● What this exercise asks
**1.** Translate this sentence from the passage on the Städtewagen coaches into German: "In the 1980s the control equipment on all these coaches was removed."
**2.** Carry the passage on the Städtewagen coaches forward from its final sentence, writing the next part in the same technical voice.

● Selected passage

______

Following their delivery the new coaches were initially used in light express trains. Only after the 1956 class reform, when 3rd class was upgraded to 2nd class and 2nd to 1st were the Städtewagen placed in their intended role. In their early years, the driving cars had been used with six-wheeled Umbauwagen (rebuild coaches) on suburban services in conurbations like Hamburg. Later on, with the delivery of new Silberling local train coaches from 1959, the driving car was used with those as well. In the 1980s the control equipment on all these coaches was removed.

In the 1970s and 80s the Städtewagen were also used in conventional local passenger trains, especially from 1982 on the conversion of many district Eilzüge to supplement-free express trains and on the retirement of pre-war coaches.

The last yl coaches were retired from the DB in 1990, because they wanted to avoid having to fit them for central locking which would have been expensive. Several coaches have ended up, however, via a third party in the DR and were employed in Berlin suburban services including Berlin-Lichtenberg to Nauen and Falkensee.

______

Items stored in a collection
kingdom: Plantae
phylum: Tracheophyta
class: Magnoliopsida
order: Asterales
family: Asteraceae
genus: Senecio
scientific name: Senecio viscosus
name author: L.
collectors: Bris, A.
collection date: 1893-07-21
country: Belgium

______

● Answers to the problems
**1.** In den 1980er-Jahren wurde die Steuerausrüstung an all diesen Wagen entfernt.

**2.**
After their retirement, several yl coaches were used as centre cars in testing the new InterCityExpress driving cars.

== Preserved ==

Many pre-war and post-war semi-fast coaches have been preserved. For example, the Ulm Railway Society at Ettlingen runs several pre-war Eilzugwagen. Others belong to the Traditions-Eilzug Zwickau.

Several post-war Eilzug coaches, including a driving car, also still exist. The BSW Lübeck looks after two coaches belonging to the Nuremberg Transport Museum. Several yl coaches are also operational with the Bavarian Railway Museum at Nördlingen.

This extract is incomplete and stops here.